# Stated goal:
Reproduce every line of the entries below word for word, and leave the pictures out of your answer.

Saved data entries
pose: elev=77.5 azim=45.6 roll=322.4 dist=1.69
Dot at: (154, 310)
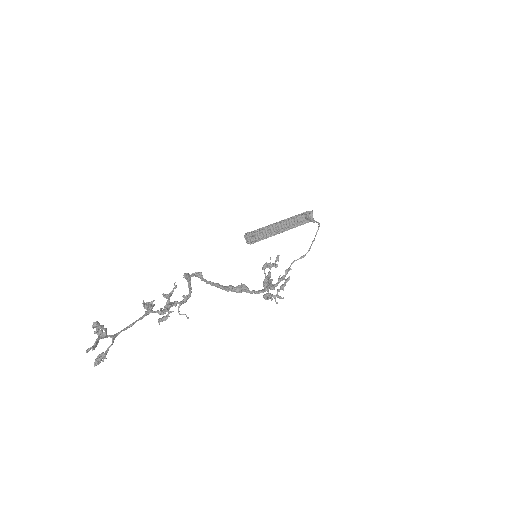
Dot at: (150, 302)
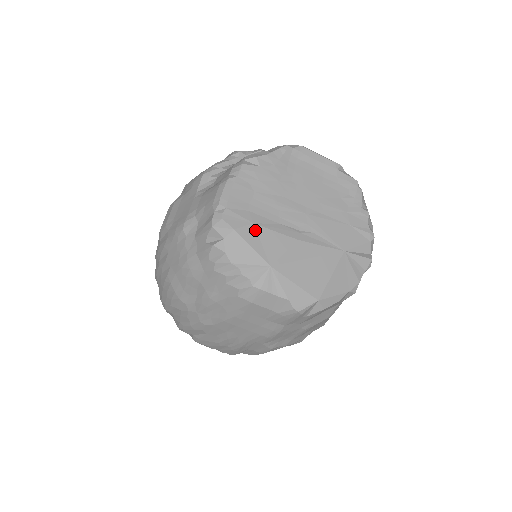
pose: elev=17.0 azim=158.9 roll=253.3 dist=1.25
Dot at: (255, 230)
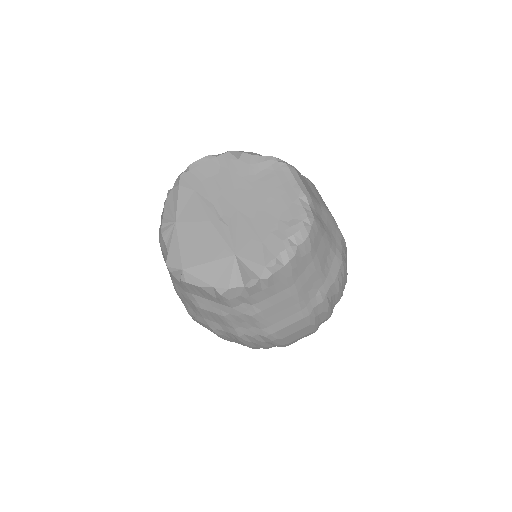
Dot at: (191, 195)
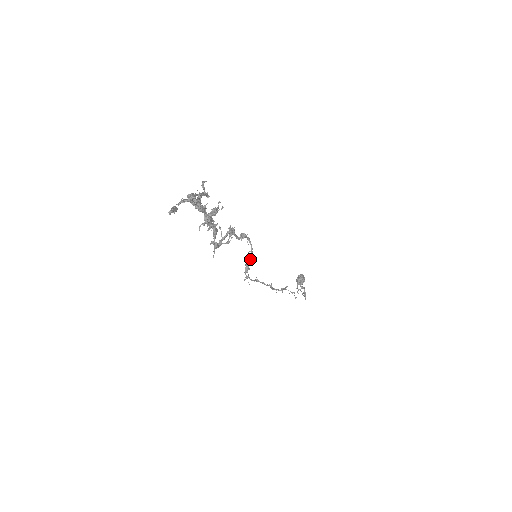
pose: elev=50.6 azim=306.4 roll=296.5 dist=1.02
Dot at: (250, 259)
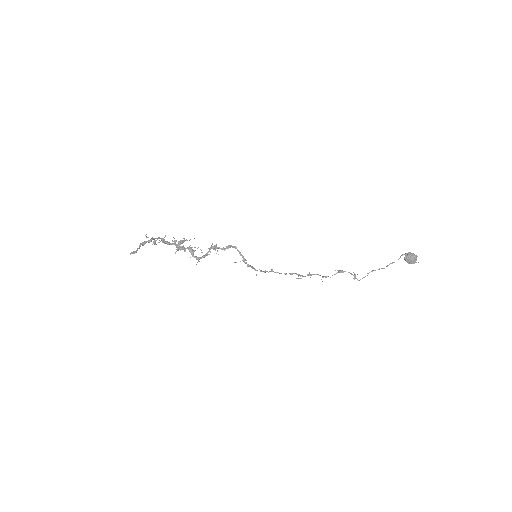
Dot at: (243, 260)
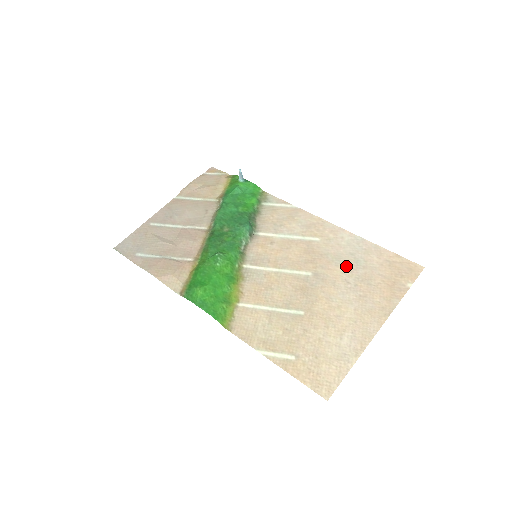
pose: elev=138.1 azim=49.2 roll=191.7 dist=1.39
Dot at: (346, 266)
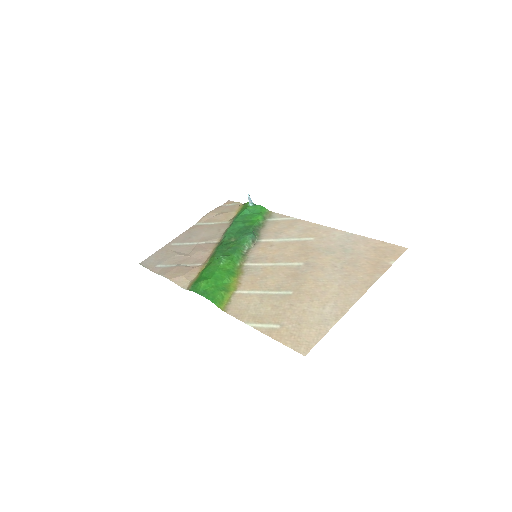
Dot at: (335, 255)
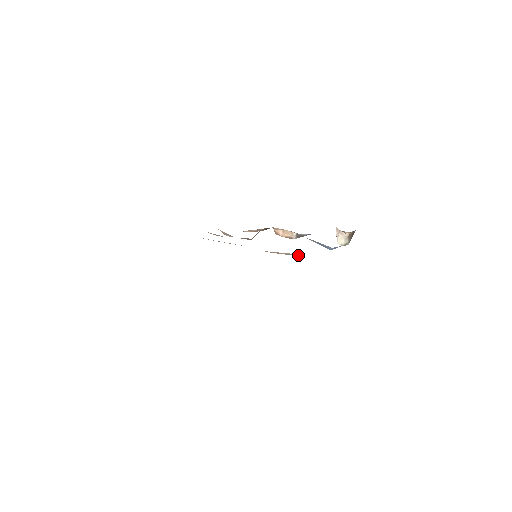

# Result:
pose: elev=77.5 azim=45.6 roll=322.4 dist=1.69
Dot at: (154, 310)
Dot at: (150, 302)
pose: elev=17.0 azim=158.9 roll=253.3 dist=1.25
Dot at: (255, 230)
Dot at: (191, 195)
pose: elev=50.6 azim=306.4 roll=296.5 dist=1.02
Dot at: (250, 259)
Dot at: (243, 260)
pose: elev=138.1 azim=49.2 roll=191.7 dist=1.39
Dot at: (346, 266)
Dot at: (335, 255)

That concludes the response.